■ **Task prompt**
Copy the sermon from "Of course, the" to "holiness of God’s name.", switching "Christians" to "believers".

■ **Text**
------------------------------------------------------------------------
Praying For The Holiness Of God’s Name

 

Sermon by Rev. M. P. Geluk on Lord’s Day 47

Reading: Isaiah 37:9-23; 36-38

 

‘Hallowed be your name’ is the first petition in the Lord’s Prayer.  In a petition you are asking someone to do you a favour or to respond to your request.  This first petition comes after you have acknowledged that God is your heavenly Father and that you are His saved child through Jesus Christ.  So when you are praying to God then you do not come to Him as a stranger but as His child who has confessed that from His throne in heaven the Father is able to do all that His children ask for in Jesus’s name.

Having acknowledged who the heavenly Father is and what He can do, we may now proceed to place our requests before Him.  And in His model prayer, the Lord Jesus teaches us to first pray for the honour and glory of God’s name.  For that’s what ‘Hallowed be your name’ means.  The word ‘to hallow’ means to make holy, or to honour.  So Jesus instructs us first to pray: Father, let your holy name be honoured.

Of course, the Lord did not mean that whenever we pray we must literally first say: ‘Hallowed be your name’.

The Lord’s Prayer is not the only prayer Christians may use.  We may also choose our own words but in the model of the Lord’s Prayer, we are taught to make our first concern the honour and holiness of God’s name.

In praying for the holiness of God’s name, therefore, we will now first look to its meaning, secondly, to its implications, and thirdly, to its practice.

1.  When we first of all consider the meaning of this first petition of the Lord’s Prayer, then none of us will deny that many times in our lives we are more concerned about ourselves than about God.

For example, in looking for and taking on a job do we first think about the amount of money it will bring in, or do we stop to think about what doors could open up to us so that we are able to honour and glorify God’s holy name?

In thanking God for health or praying to Him when we are sick, do we make His honour the first concern in our lives?

It’s very easy to think of our own well-being first, isn’t it?  When a couple are blessed with a newborn baby, then they may joyfully boast that their child will become a future prime minister and they are thinking of how they all will be famous, but Hannah prayed that her child Samuel would always serve the Lord.

We need to realize that there is a cost involved in following Christ.  It is to deny oneself and to put God first.  Denying oneself is always painful for it goes against your own wishes and feelings.

But conversion to Christ brings that with it.  However, in loving God more than loving ourselves, we will also experience richer lives.  For he who seeks his own life first will end up losing it.  But he who loses his life for Christ’s sake will end up finding a more meaningful life than he ever had before.

In his book ‘Faith and Victory in Dachau’, Jack Overduin made that very clear.  He was about to be transported to Dachau concentration camp and feared for his life.  Many, he knew, would not survive.  What should he ask God for?  Well, if he thought of his own well-being first then he could think of plenty of things to ask; all entirely reasonable.  But it wasn’t putting God first.  After thinking about it he reminded himself that the furtherance of God’s concerns were far more important than any concerns he might have about himself, or even of his wife and family.  So he came to have peace that if God wanted him to go to a terrible prison where death lurked around every corner, then he would accept that.  Obviously the Lord had His own purposes to fulfil which would be a blessing to His church and kingdom.
------------------------------------------------------------------------
■ **Input data**

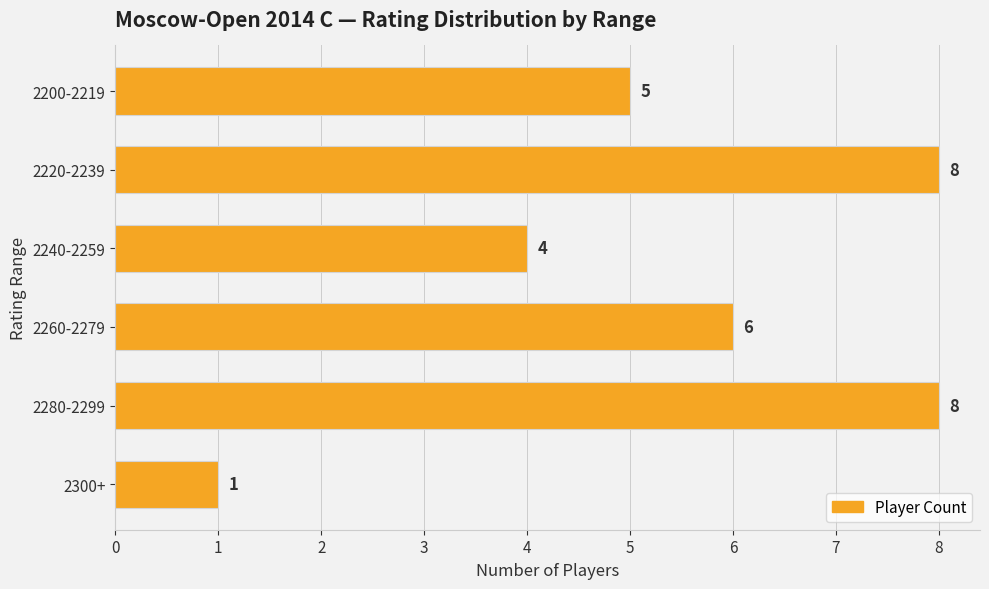

Reading bottom to top, list all the values displayed in this chart.

1	8	6	4	8	5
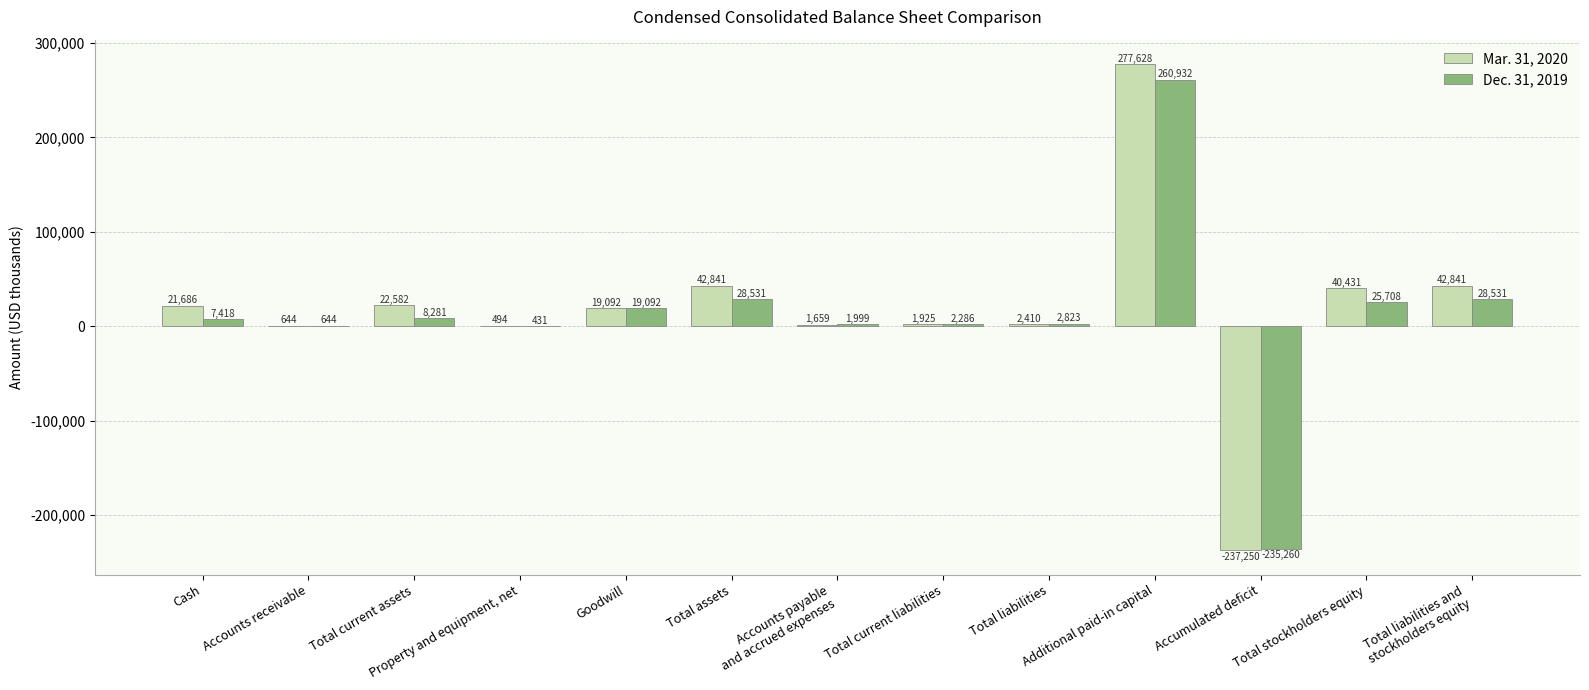

The Dec. 31, 2019 series shows 260932 at Additional paid-in capital. True or false?

True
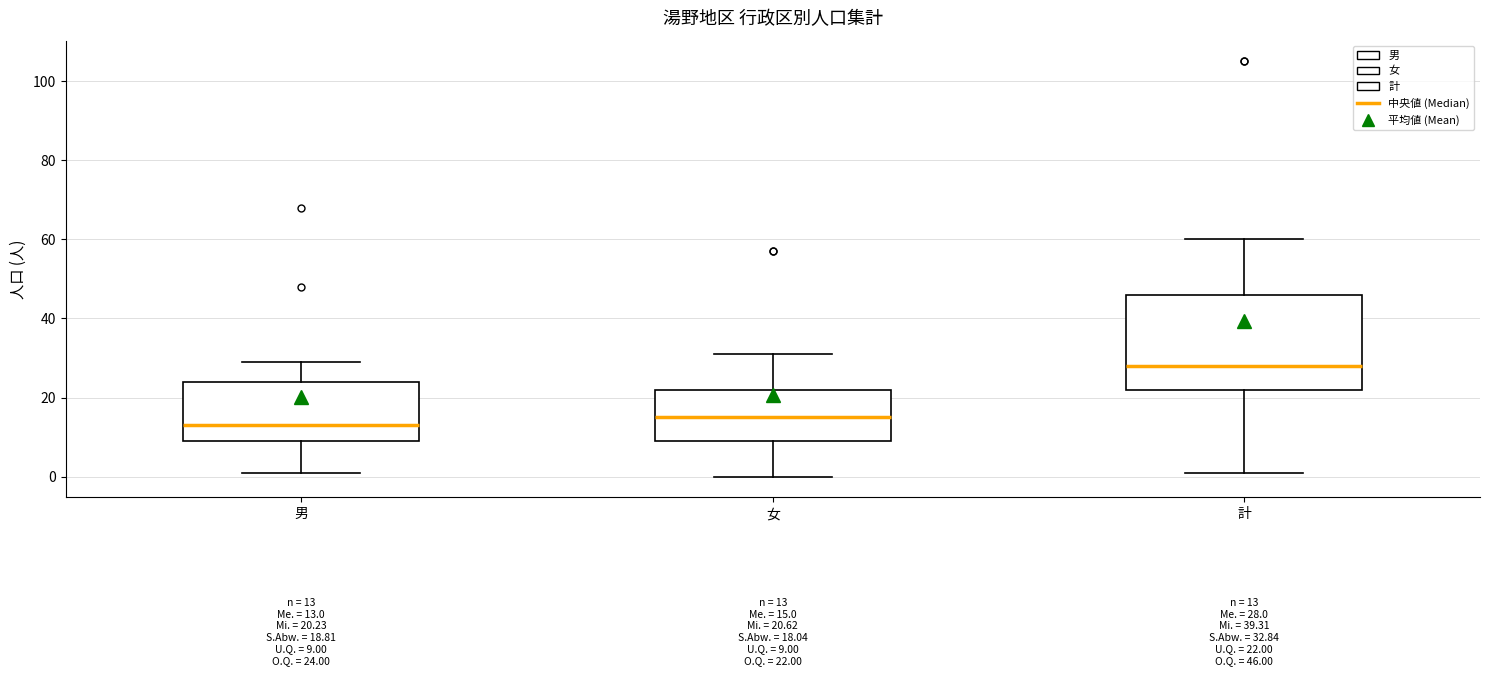

Which box's median line is the lowest?

男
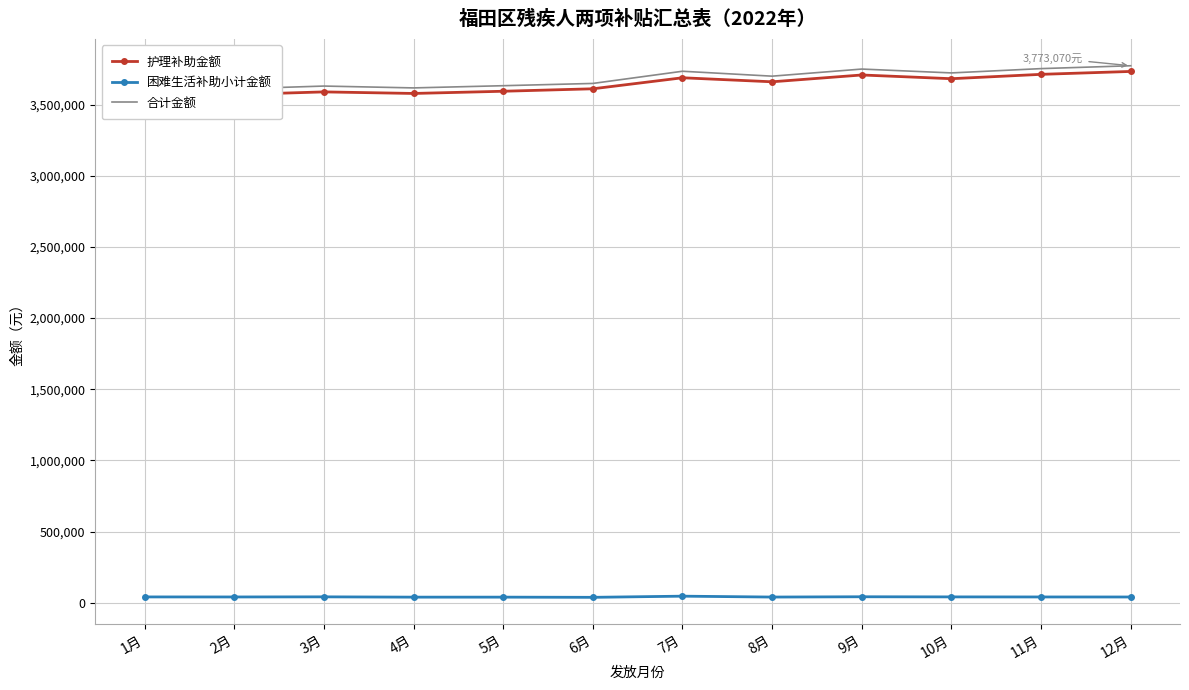

Which series has the largest total across all categories?

合计金额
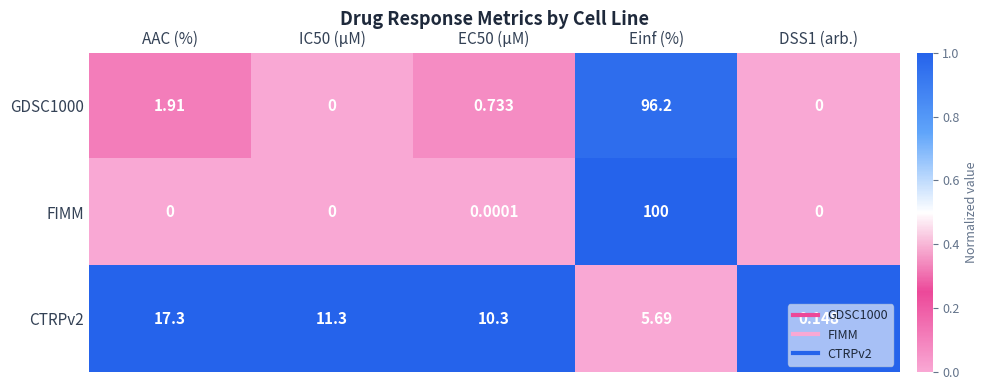

Which category has the highest value across all series?

Einf (%)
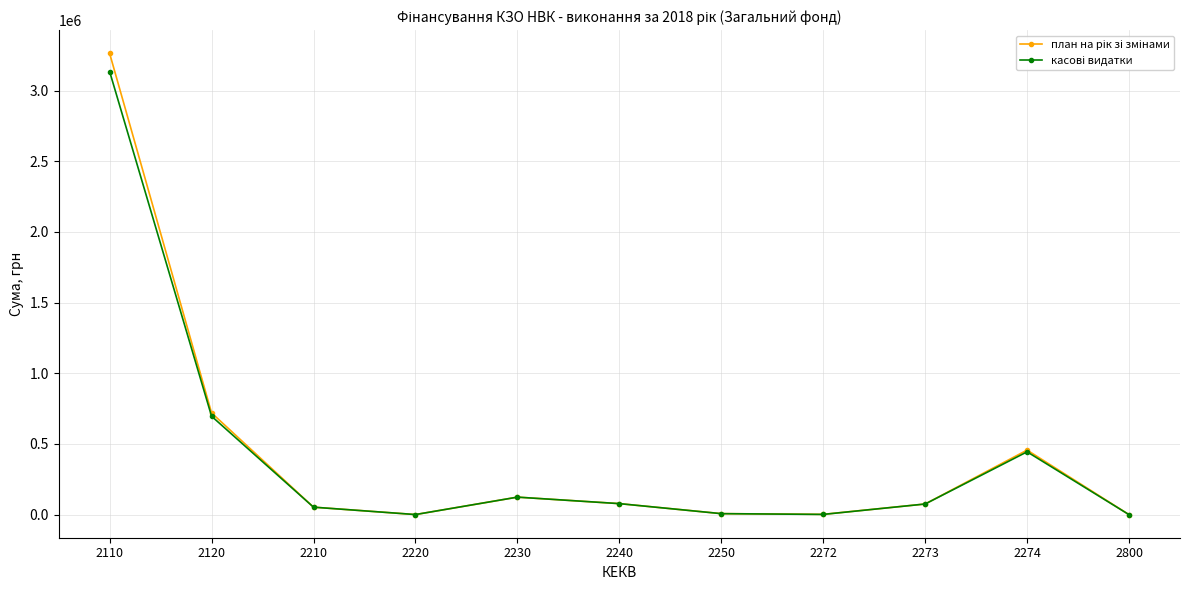

What is the maximum value shown in the chart?

3262428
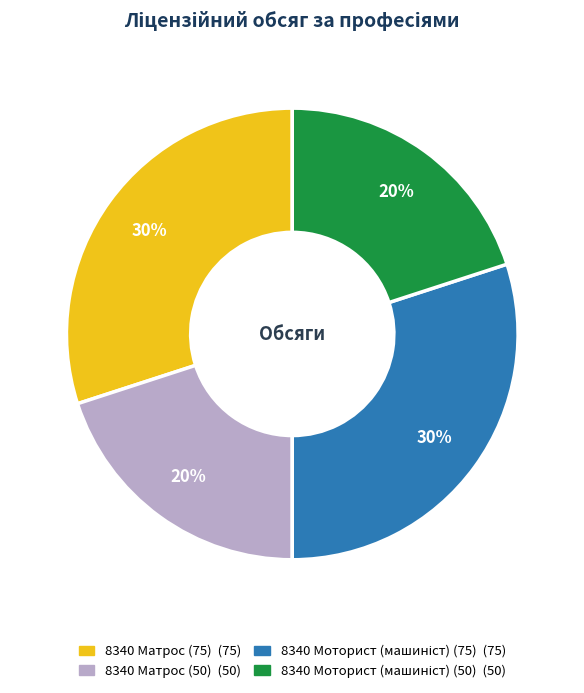

Is 8340 Матрос (75) the majority of the pie?

No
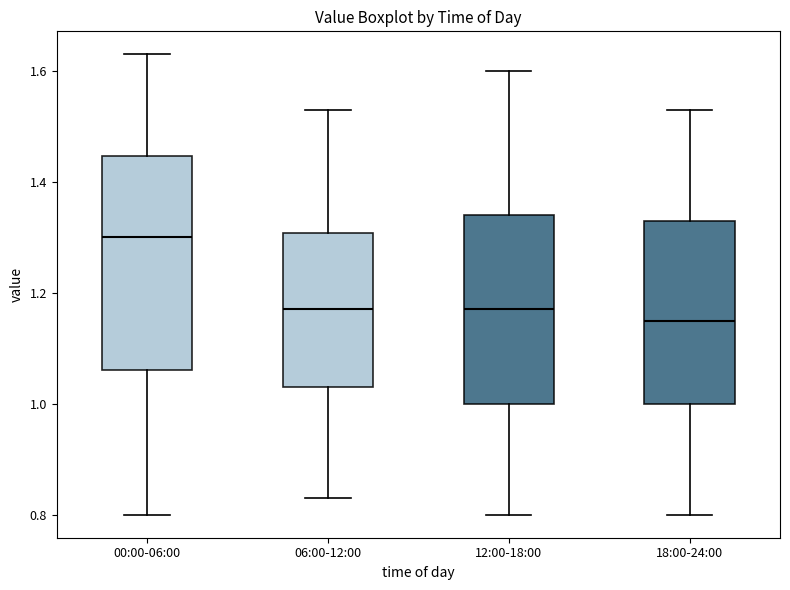

Where does the median line of the box for 06:00-12:00 sit on the y-axis? The values are not printed on the chart, so give them approximately, as read against the axis.

1.18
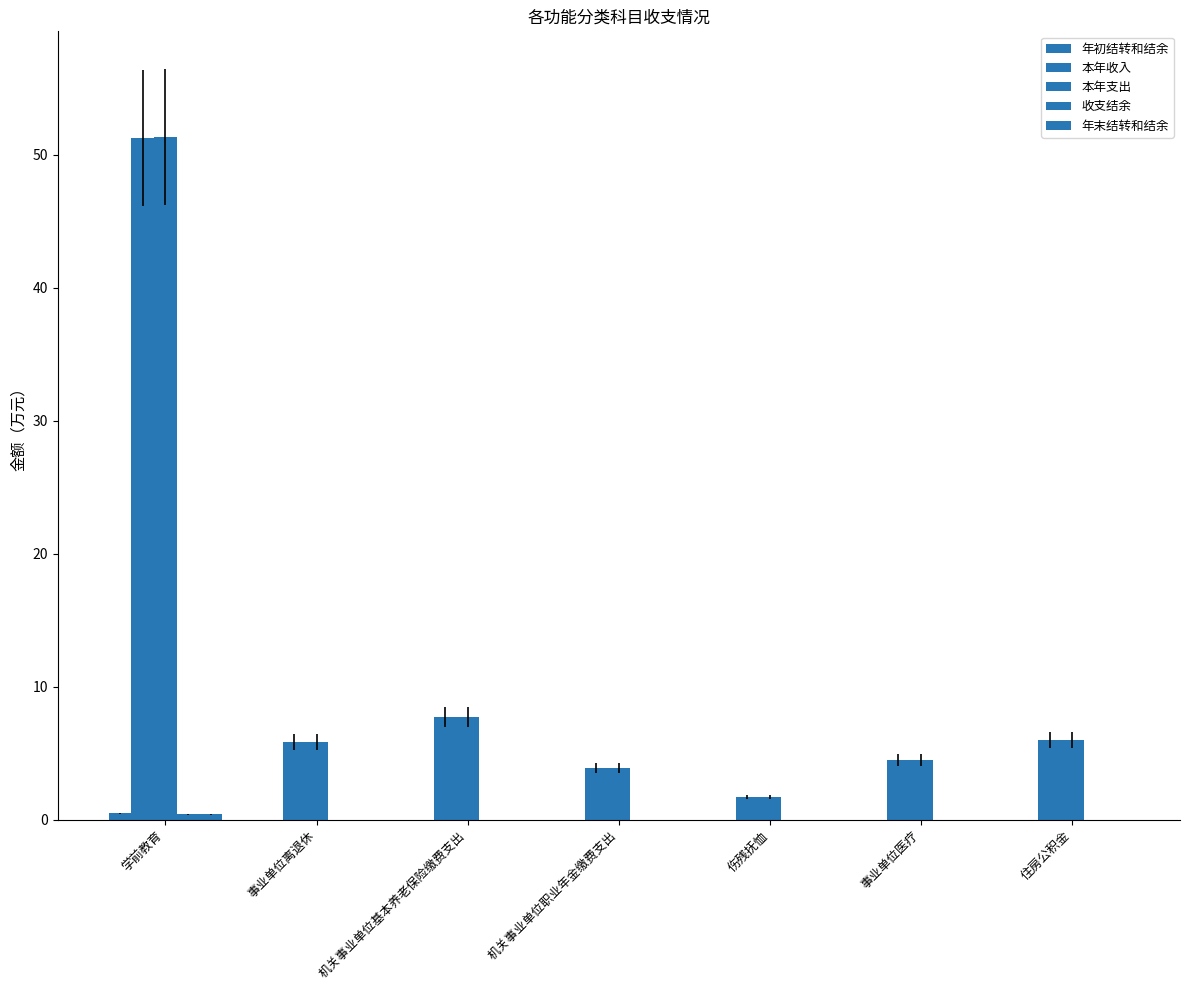

The value of 收支结余 at 事业单位离退休 is 0.0. True or false?

True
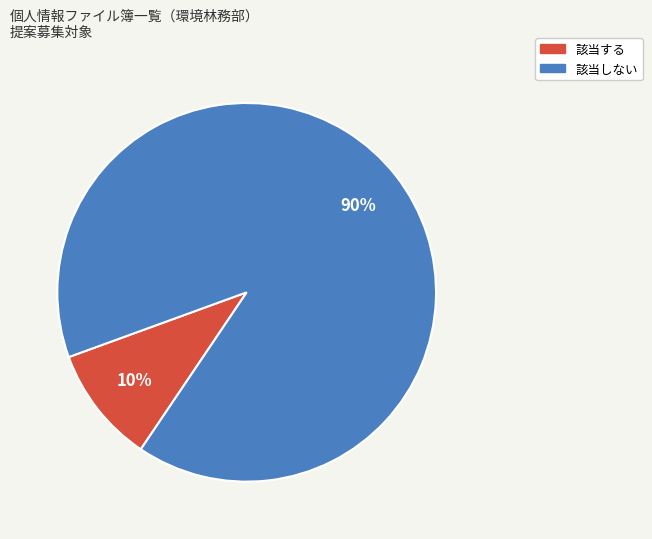

Approximately how many times larger is the value at 該当しない compared to 該当する?

9.0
------------------------------------------------------------------------
■ **Reply**
Of course, the Lord did not mean that whenever we pray we must literally first say: ‘Hallowed be your name’.

The Lord’s Prayer is not the only prayer believers may use.  We may also choose our own words but in the model of the Lord’s Prayer, we are taught to make our first concern the honour and holiness of God’s name.